Better summaries, clearer provenance, no unexpected API costs.

## What the LLM Context Block communicates

Every MCP response includes structured metadata alongside the Markdown text:

```json
{
  "content": [{ "type": "text", "text": "..." }],
  "_meta": {
    "context": {
      "binding": {
        "id": "bnd_abc",
        "contentTokenCount": 2840,
        "publicUrl": "https://bind.ly/@bindly/...",
        "textUrl": "https://bind.ly/@bindly/...?format=md"
      },
      "agentMeta": {
        "source": "llm",
        "model": "claude-opus-4-6"
      },
      "pagination": {
        "total": 47,
        "hasMore": true
      }
    }
  }
}
```

This metadata answers questions the LLM might have without needing to make additional tool calls:

- "Can I link to this?" → `publicUrl`
- "Can I give someone a Markdown URL?" → `textUrl`
- "How much context budget will the full content use?" → `contentTokenCount`
- "Are there more results I haven't seen?" → `pagination.hasMore`
- "Who created this?" → `agentMeta.source` + `agentMeta.model`

A human API client ignores this block. An LLM uses it to make better decisions about what to do next.

## The help system as LLM documentation

`mcp_help` fetches help content from `bind.ly/help/*` as Markdown.
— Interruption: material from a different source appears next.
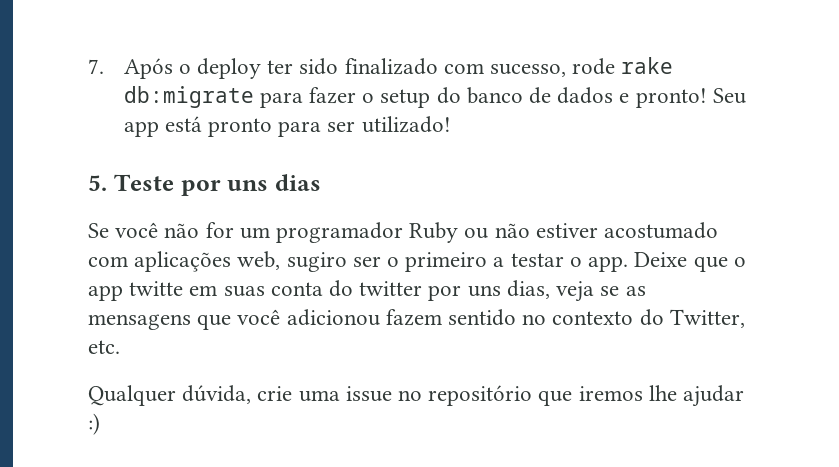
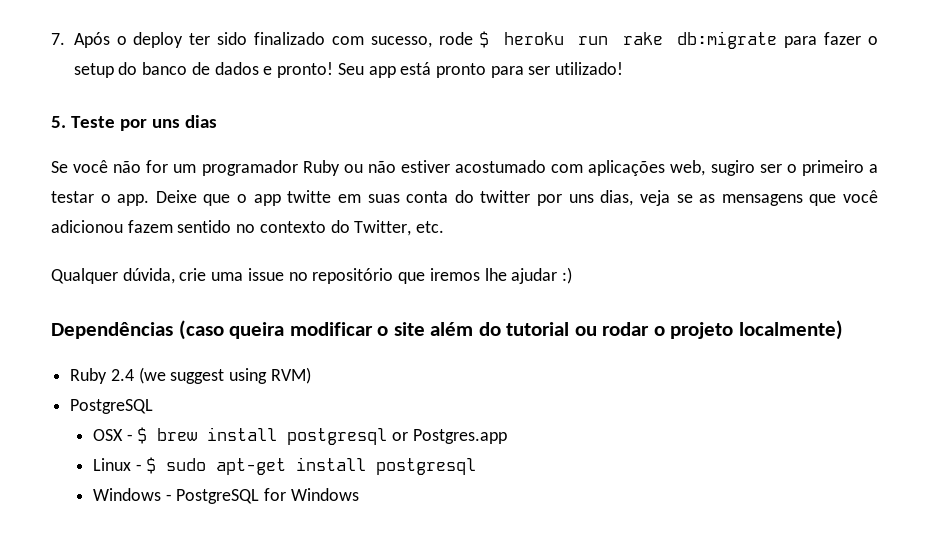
(616, 66) none -> [479,31,609,48] $ heroku run
(100, 424) none -> [51,320,843,340] [70,367,311,384] [70,399,154,414] [92,427,507,445] [92,457,477,475] [92,488,359,504] // Dependências (caso queira modificar o site além do tutorial ou rodar o projeto localmente) // Ruby 2.4 (we suggest using RVM) // PostgreSQL // OSX - $ brew install postgresql or Postgres.app // Linux - $ sudo apt-get install postgresql // Windows - PostgreSQL for Windows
Help documentation is updated without deploying new MCP code — update the KV store, and `mcp_help({ topic: "mcp/tools" })` returns the new content immediately.

It also means the help content is designed for LLMs to read, not just humans. `/help/mcp/tools` explains not just what each tool does, but *when* to use it, *how* to combine tools, and *what to do* when something goes wrong. Documentation written for a model that will read it in the middle of a task, not a developer who reads it once.

This is what LLM-first means in practice: every part of the system — the API, the responses, the documentation — is designed for a consumer that reasons over tokens, operates in batches, and needs to make decisions with incomplete information.